Your doctor uses the word, "flu"? (or are you interpreting what your doctor says to mean "flu"?
Doctors usually use terms like "upper respiratory infection" or "intestinal virus". You probably already know that a wide variety of bacterial or viral infections can cause someone to be sick with any number of symptoms (or similar symptoms). If the infection is bacterial, doctors usually prescribe antibiotics; so it's probably safe to assume your children have had a variety of viral infections those times when you've brought them to the doctor.
If the doctor keeps using the word, "flu" I think you should ask him/her if s/he means "influenza" (which is, of course, what "flu" is short for). If this doctor says that s/he has been referring to influenza every time, then I'd think you need a new doctor because that would seem a little odd to me (unless, of course, you're only talking about a time or two, or one doctor visit for each of a few different children).
If the doctor tells you s/he has been calling every infection "flu" then I'd probably find another doctor too, because s/he is either being awfully cavalier about medical words, or else s/he is underestimating your ability to understand simple terms like "upper respiratory infection" and "intestinal virus".
If your doctor hasn't used the word "flu", and it's just your interpretation of what s/he has said (a lot of people misinterpret "infection" for "flu"), then I hope the above comments clarify that your doctor isn't calling everything "flu".
Then again, though, influenza ("flu") is usually accompanied by several symptoms, depending on the type of flu. How extreme symptoms are in any case of flu can depend on the person, his exposure, etc.
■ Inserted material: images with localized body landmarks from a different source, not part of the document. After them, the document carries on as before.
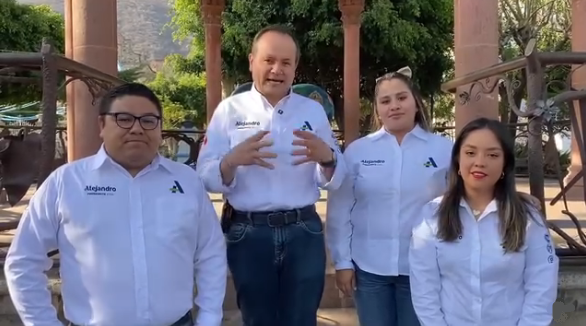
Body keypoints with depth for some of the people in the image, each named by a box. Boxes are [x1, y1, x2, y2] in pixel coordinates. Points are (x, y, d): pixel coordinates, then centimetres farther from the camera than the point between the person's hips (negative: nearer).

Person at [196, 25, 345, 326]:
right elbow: (206, 177, -6)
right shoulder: (229, 110, -1)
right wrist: (232, 160, -27)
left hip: (304, 232, 1)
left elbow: (334, 180, 3)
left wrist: (326, 157, -19)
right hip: (248, 234, -1)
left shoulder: (313, 110, 5)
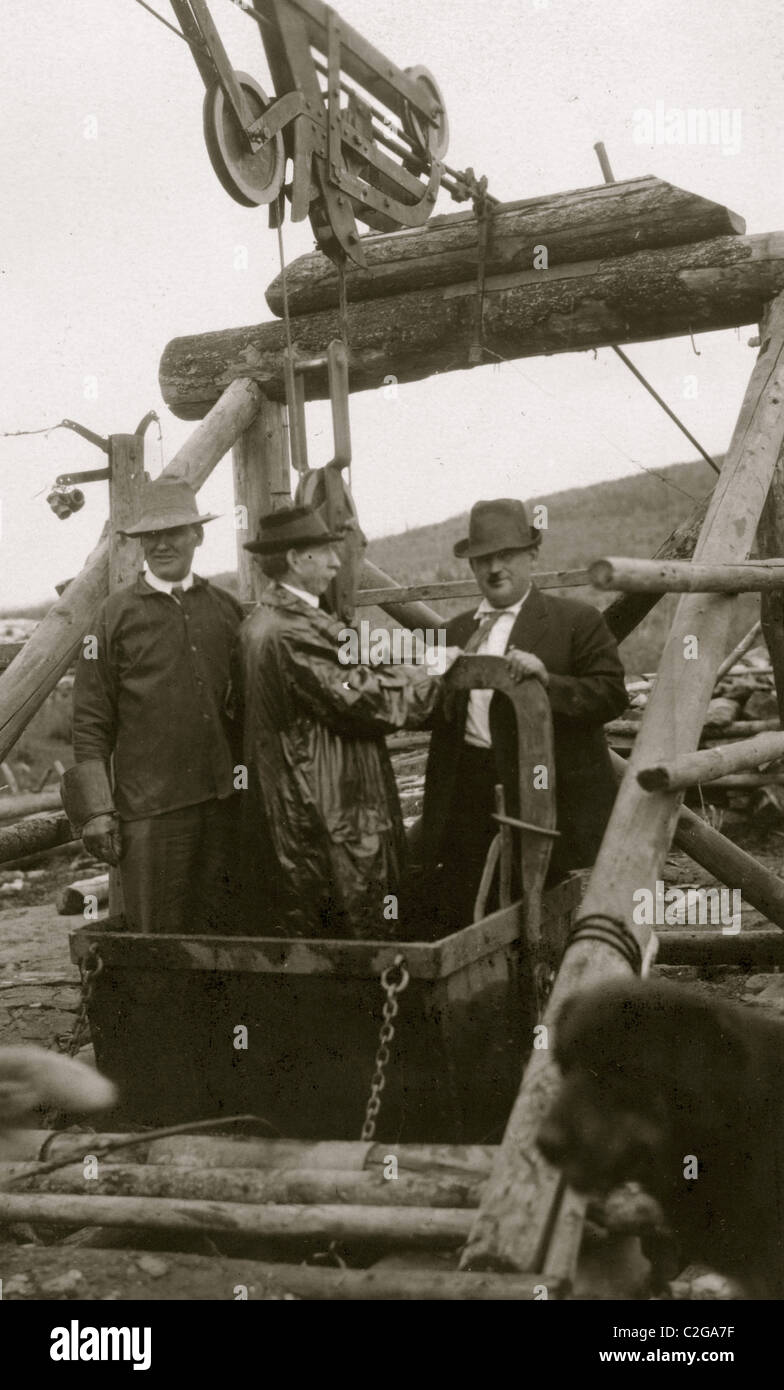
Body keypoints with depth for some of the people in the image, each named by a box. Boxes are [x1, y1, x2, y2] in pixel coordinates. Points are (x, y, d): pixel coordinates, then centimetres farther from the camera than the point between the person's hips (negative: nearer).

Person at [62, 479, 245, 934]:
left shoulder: (227, 608, 11)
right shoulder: (118, 614, 0)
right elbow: (91, 721, 0)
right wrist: (96, 810, -7)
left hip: (226, 800, 4)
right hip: (150, 808, -3)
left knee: (224, 930, 8)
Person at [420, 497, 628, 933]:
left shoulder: (578, 621, 2)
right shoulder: (458, 629, 17)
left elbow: (612, 696, -7)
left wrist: (547, 679, -20)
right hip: (470, 797, 4)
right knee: (461, 922, 2)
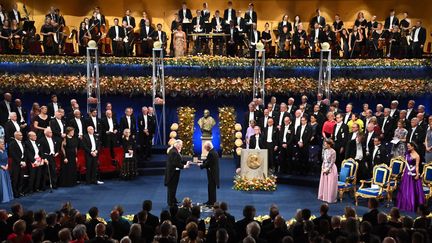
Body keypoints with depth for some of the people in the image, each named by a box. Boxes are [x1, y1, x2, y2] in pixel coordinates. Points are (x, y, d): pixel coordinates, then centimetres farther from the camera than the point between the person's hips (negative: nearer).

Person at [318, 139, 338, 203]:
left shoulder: (333, 152, -16)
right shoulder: (325, 150, 5)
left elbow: (332, 162, -14)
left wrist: (328, 169, -14)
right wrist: (323, 167, 2)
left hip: (331, 169, -7)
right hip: (324, 168, 7)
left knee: (330, 184, -2)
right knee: (324, 183, 11)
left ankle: (330, 198, 7)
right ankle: (324, 196, 22)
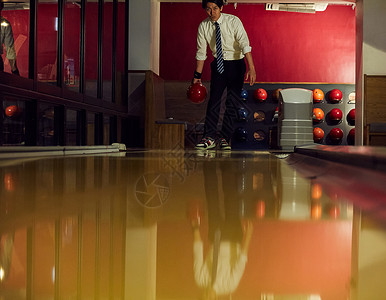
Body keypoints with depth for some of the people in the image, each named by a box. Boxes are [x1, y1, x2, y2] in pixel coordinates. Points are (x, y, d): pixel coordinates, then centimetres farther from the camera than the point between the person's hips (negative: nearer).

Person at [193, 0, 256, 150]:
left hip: (236, 64, -2)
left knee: (232, 102, -3)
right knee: (214, 100, -3)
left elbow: (245, 44, -21)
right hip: (218, 64, 2)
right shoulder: (203, 26, -5)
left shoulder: (233, 21, -15)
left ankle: (225, 139, 5)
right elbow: (201, 52, 3)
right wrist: (197, 75, 3)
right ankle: (209, 138, 3)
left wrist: (251, 68, -31)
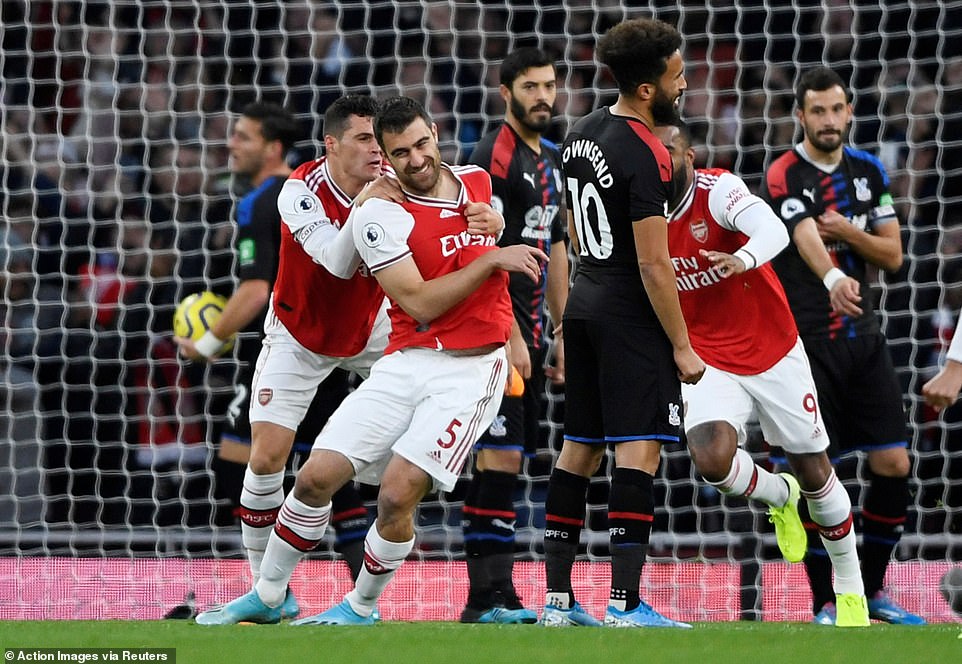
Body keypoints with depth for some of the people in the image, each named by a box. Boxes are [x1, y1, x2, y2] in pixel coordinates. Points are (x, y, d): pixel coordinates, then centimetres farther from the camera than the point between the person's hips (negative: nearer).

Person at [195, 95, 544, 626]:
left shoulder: (479, 181, 5)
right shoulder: (381, 214, -8)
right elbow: (419, 303, -15)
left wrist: (497, 224, 5)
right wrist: (492, 258, -17)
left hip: (471, 370, 0)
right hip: (406, 362, 0)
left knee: (397, 495, -16)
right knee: (316, 477, -5)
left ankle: (361, 607, 7)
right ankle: (266, 597, 17)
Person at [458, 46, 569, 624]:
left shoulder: (550, 159, 18)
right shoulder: (494, 156, -10)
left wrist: (560, 331, 21)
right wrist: (509, 335, -20)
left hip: (530, 331, 9)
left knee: (510, 460, 8)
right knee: (500, 457, -13)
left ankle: (493, 594, 9)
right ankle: (488, 597, -14)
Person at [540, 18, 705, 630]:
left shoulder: (581, 136, 9)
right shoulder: (646, 156, -18)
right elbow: (653, 264, -19)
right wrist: (682, 347, -13)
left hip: (584, 305, 9)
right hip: (631, 319, -9)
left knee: (580, 447, 12)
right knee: (639, 449, -9)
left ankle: (558, 597, 13)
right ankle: (626, 605, -15)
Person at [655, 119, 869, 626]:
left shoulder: (717, 190, -19)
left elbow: (774, 231, -38)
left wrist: (742, 259, -58)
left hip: (774, 351, -3)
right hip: (709, 362, 3)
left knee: (814, 472, 7)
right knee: (711, 459, -24)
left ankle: (850, 586, 29)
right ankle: (778, 496, 11)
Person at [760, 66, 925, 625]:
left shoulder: (869, 171, 9)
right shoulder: (785, 177, -10)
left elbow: (893, 255, 9)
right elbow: (807, 238, -30)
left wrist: (847, 231, -11)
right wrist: (834, 279, -51)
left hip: (863, 337, 5)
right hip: (807, 342, -5)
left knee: (894, 464, 1)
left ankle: (872, 590, 16)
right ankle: (825, 604, 6)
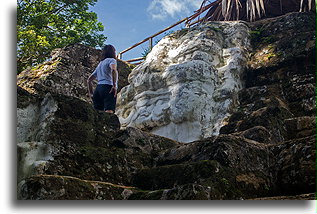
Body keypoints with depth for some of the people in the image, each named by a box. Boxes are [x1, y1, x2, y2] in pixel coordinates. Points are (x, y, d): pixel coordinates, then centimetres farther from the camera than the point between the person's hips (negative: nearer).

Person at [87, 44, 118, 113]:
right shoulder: (111, 60, 10)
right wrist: (114, 85, -19)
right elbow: (113, 70, -16)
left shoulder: (100, 64, 32)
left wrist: (90, 93, 28)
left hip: (98, 88, 8)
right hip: (108, 87, -8)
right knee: (109, 112, -25)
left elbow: (89, 80, 32)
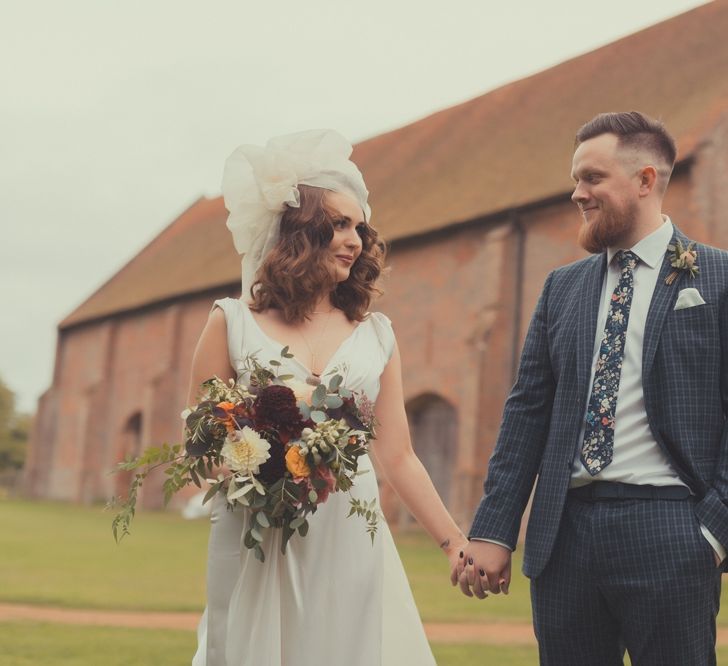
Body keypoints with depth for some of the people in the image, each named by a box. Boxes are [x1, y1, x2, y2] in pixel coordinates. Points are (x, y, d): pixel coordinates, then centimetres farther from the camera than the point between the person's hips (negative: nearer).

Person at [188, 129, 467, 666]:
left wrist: (453, 540, 10)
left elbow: (397, 458, 12)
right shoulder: (233, 323, 2)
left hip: (350, 546, 2)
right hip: (258, 550, -2)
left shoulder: (376, 334, 9)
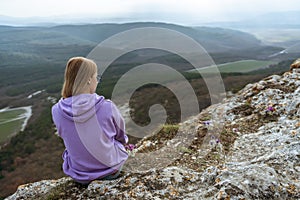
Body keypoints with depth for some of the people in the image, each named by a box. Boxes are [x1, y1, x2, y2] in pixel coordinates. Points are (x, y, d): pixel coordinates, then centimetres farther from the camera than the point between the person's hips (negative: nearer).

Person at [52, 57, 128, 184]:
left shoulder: (57, 111, -18)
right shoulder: (107, 107, -24)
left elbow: (64, 136, 2)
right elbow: (121, 136, -5)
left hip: (79, 176, 3)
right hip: (111, 170, -2)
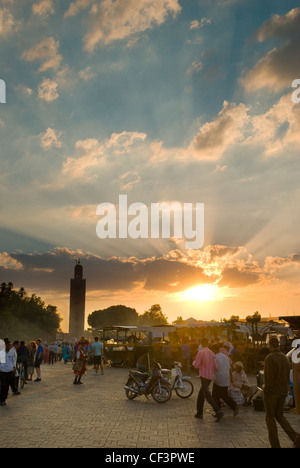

Either way, I think you ought to start by asking the doctor, "When you say 'flu' do you mean they have one form or another of influenza every time?" Ask him/her about the frequency of that diagnosis, and ask if s/he means different types of flu, or if it's unusual that the diagnosis would be that so often. Give him/her the chance to explain what s/he means and thinks, and why. Pediatricians are usually happy to explain things to parents who have questions. If this doctor isn't - then THAT, by itself, would be reason to find a new doctor (because, again, most pediatricians understand that parents have questions).